NOW here's an interesting item. Next Monday members of the Scottish
Chamber Orchestra will be giving a concert in St Mary's Episcopal
Cathedral in Glasgow's Great Western Road.
The concert will be conducted by James MacMillan, and will have a
political-religious theme. It will focus, through two of MacMillan's own
works, on injustice in Latin America. In 1986, immediately following a
helicopter attack by El Salvadorean forces on a small village, the local
priest initiated an improvised ritual of exorcism to bring the villagers
out of shock.
The Exorcism of Rio Sumpul, an instrumental piece -- now widely
performed and commercially recorded -- was composed by MacMillan in
response to the incident. Even more graphic is his music theatre work,
Busqueda, which uses the words of the Mothers of the Disappeared of
Argentina, interspersed with settings of the Ordinary of the Latin Mass.
Requiring an instrumental ensemble, a speaking chorus of eight actors,
another chorus of three sopranos, and a narrator, Busqueda will occupy
the second half of the programme. Narrator for this performance will be
the actress Diana Quick, who recently gave a reportedly moving account
of the work with the Philharmonia in London.

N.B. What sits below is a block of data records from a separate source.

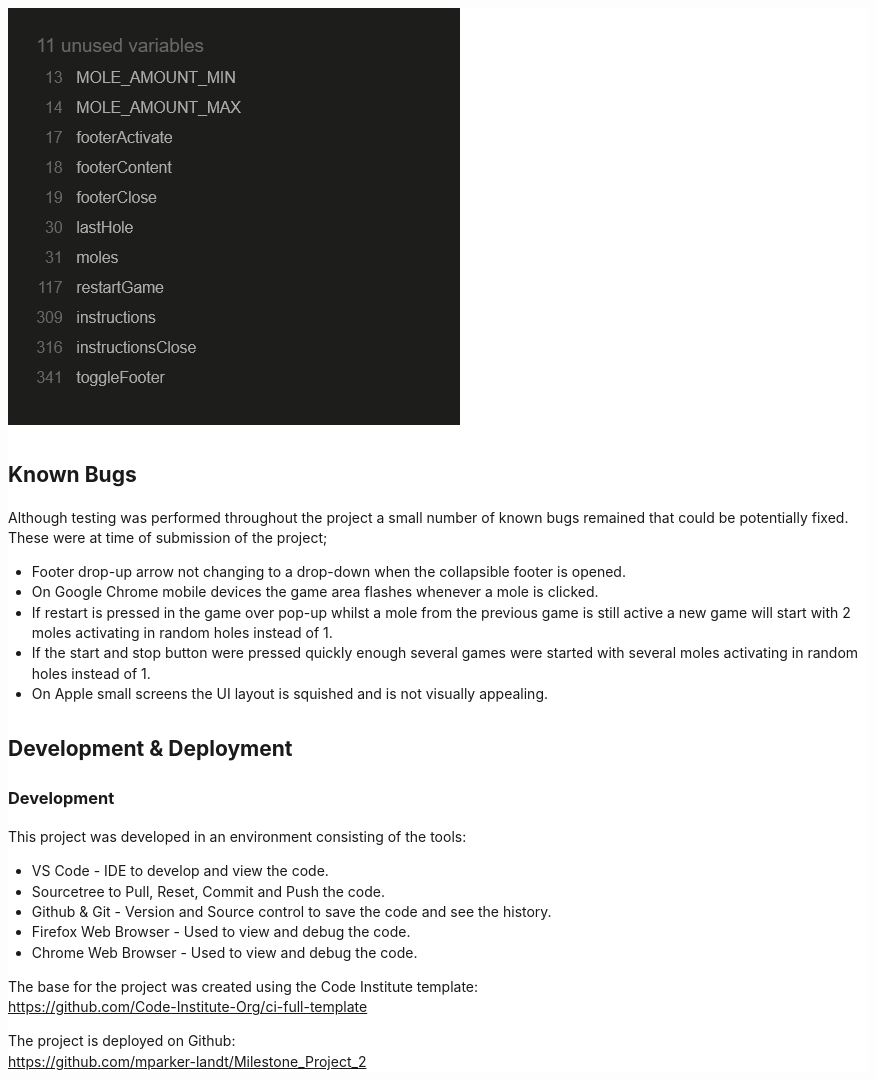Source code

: ![Responsive screenshot](assets/images/readme/js-unused.png)

## Known Bugs
Although testing was performed throughout the project a small number of known bugs remained that could be potentially fixed.
These were at time of submission of the project;
* Footer drop-up arrow not changing to a drop-down when the collapsible footer is opened.
* On Google Chrome mobile devices the game area flashes whenever a mole is clicked.
* If restart is pressed in the game over pop-up whilst a mole from the previous game is still active a new game will start with 2 moles activating in random holes instead of 1.
* If the start and stop button were pressed quickly enough several games were started with several moles activating in random holes instead of 1.
* On Apple small screens the UI layout is squished and is not visually appealing.

## Development & Deployment
### Development
This project was developed in an environment consisting of the tools:
- VS Code - IDE to develop and view the code.
- Sourcetree to Pull, Reset, Commit and Push the code.
- Github & Git - Version and Source control to save the code and see the history. 
- Firefox Web Browser - Used to view and debug the code.
- Chrome Web Browser - Used to view and debug the code.

The base for the project was created using the Code Institute template:\
https://github.com/Code-Institute-Org/ci-full-template

The project is deployed on Github:\
https://github.com/mparker-landt/Milestone_Project_2
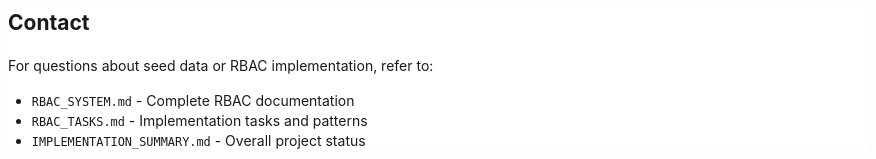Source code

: ## Contact

For questions about seed data or RBAC implementation, refer to:
- `RBAC_SYSTEM.md` - Complete RBAC documentation
- `RBAC_TASKS.md` - Implementation tasks and patterns
- `IMPLEMENTATION_SUMMARY.md` - Overall project status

The programme, presented by SCIAF (Scottish Catholic Internat-
ional Aid Fund) also includes two American works: Charles Ives's The
Unanswered Question and John Adams's Christian Zeal Activity.
The concert begins at 8pm, and tickets are #8.
A footnote (fresh from the mint): it has not yet been formally
announced, but Busqueda has just been taken on by Wiesbaden State Opera,
who intend to produce it as a short opera next March, and have invited
MacMillan to Germany to be composer-in-residence for the production.